Mucho antes del mediodia, Eduardo tuvo una nocion de las dramaticas dimensiones de su victoria. La estimacion de las bajas aun era imprecisa, pero parecia probable que York hubiera perdido a lo sumo cuatrocientos, mientras que los muertos de Lancaster quiza ascendieran a dos mil. Esto satisfizo a Eduardo pero no le sorprendio; tenia plena consciencia de esa siniestra ironia de la guerra: cuando se desbandaban y huian, los hombres eran mas vulnerables que nunca, mas propensos a sufrir la muerte violenta de la que procuraban escapar. Habia sido un dia afortunado para York; no habia perdido a ninguno de sus allegados ni capitanes, mientras que Lancaster habia perdido al conde de Devon, John Beaufort y John Wenlock. Aun no tenia noticias sobre el destino de Somerset. Pero Will Hastings le habia informado que el hijo de Margarita habia muerto. Tambien le complacia que Jorge lo hubiera liberado de la desagradable tarea de despachar a Lancaster. Se proponia acabar con la vida de Lancaster, por la corona de oro de Inglaterra y por el castillo de Sandal. Pero no le complacia matar y no habria querido estar presente cuando Lancaster muriera. Por el contrario, le repugnaba la idea, y en su intimidad reconocia que era reacio a ejecutar al principe lancasteriano en circunstancias que evocaban la muerte de su propio hermano.

A fuer de ser justo, Eduardo debia reconocer una verdad indigesta: matar a punaladas a un muchacho de diecisiete anos era asesinato, sin importar si la victima era Edmundo, conde de Rutland, o Eduardo, principe de Lancaster. Pero aunque no se hacia ilusiones en cuanto a la naturaleza de ese acto, se proponia cometerlo, y esperaba que la muerte del joven fuera una punalada en el corazon para Margarita de Anjou, y que el punal se revolviera con cada bocanada de aire que aspirase mientras viviera, una herida que se llevaria a la tumba, de modo que el nombre Tewkesbury fuera para ella lo que Sandal era para su madre y para el.

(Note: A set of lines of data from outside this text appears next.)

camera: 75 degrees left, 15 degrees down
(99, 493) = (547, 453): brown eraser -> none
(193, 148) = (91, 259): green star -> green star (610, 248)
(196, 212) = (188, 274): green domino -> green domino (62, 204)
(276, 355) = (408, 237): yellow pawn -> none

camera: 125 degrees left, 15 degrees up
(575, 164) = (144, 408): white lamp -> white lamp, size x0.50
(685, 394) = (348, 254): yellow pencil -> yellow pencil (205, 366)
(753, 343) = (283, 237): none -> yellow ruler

Mientras Will le relataba como los hombres de su hermano habian abatido a Lancaster, sintio, por primera vez en anos, cierta calidez por Jorge, que habia resuelto pulcramente el problema planteado por el principe. Gracias a Jorge, se habia liberado de un rival que aspiraba a la corona inglesa, una amenaza para el ascenso pacifico de su pequeno hijo, y sin mancharse las manos con la sangre del muchacho. Cuanto mas pensaba en ello, mas le complacia. Estaba en deuda con Jorge.

Se echo a reir.

– Me pregunto que motivo a Jorge. ?Se proponia prestarme un servicio? ?O habra pensado que me negaba una venganza que yo me habia prometido tiempo atras?

Will suponia que Jorge se habia propuesto granjearse el favor de su hermano, pero quedo intrigado por la sugerencia de Eduardo.

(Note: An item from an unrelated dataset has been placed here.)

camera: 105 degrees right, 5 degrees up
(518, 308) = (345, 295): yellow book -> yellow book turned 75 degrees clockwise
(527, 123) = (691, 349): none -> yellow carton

– Una pregunta interesante -dijo con una sonrisa-. Depende, supongo, de la clase de hombre que tu hermano ve en ti. El mundo esta lleno de hombres que se complacen al ver el acero clavado en la carne. Yo se que tu buscas tus placeres en otras partes. ?Pero lo sabe tu hermano de Clarence?

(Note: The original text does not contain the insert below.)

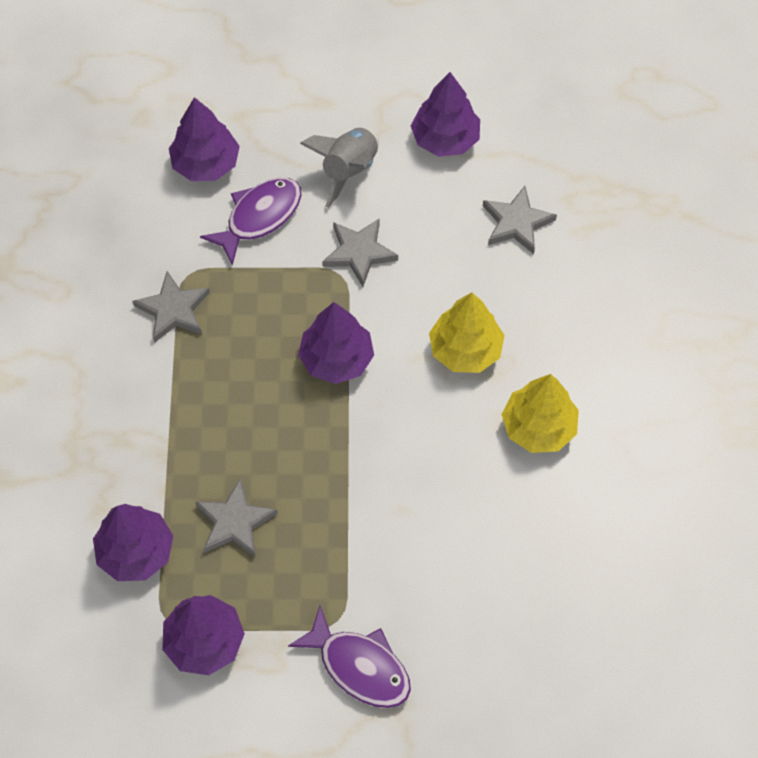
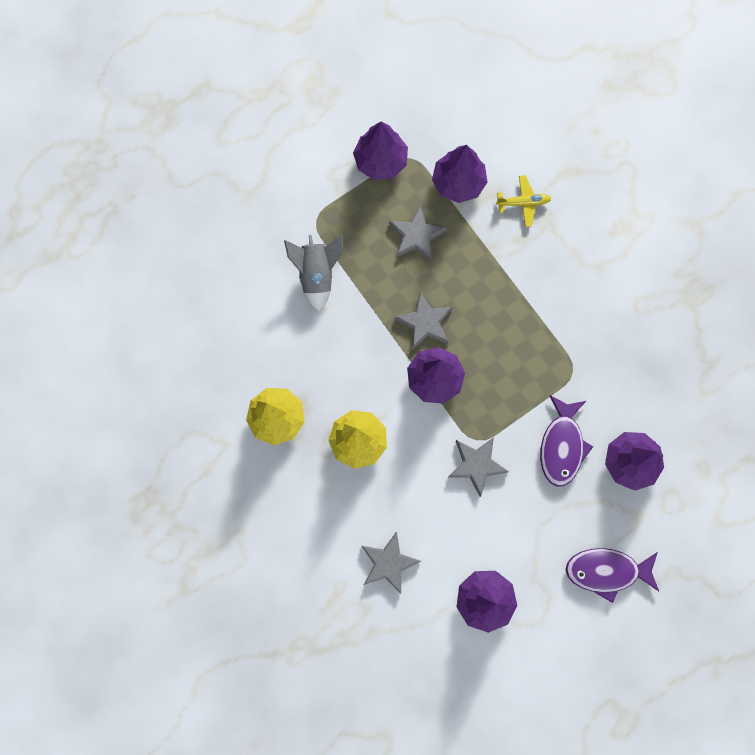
camera: 145 degrees right, 15 degrees up
(84, 478) = (523, 203): none -> yellow plane
(173, 310) = (561, 341): grey star -> grey star (425, 323)
(349, 170) = (531, 525): grey rocket -> grey rocket (317, 275)
(359, 666) = (285, 204): purple fish -> purple fish (606, 571)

– No tengo ni idea. Supongo que nadie ignora donde prefiero envainar mi espada. ?Dios sabe que mi confesor no tiene esas dudas! Aunque sospecho que el celibato compulsivo de esta ultima semana lo esta desgastando tanto como a mi. ?Te conte que la ultima vez que me dio la absolucion comento, con cierta nostalgia, que hacia muchisimos dias que no le confesaba un pecado mortal?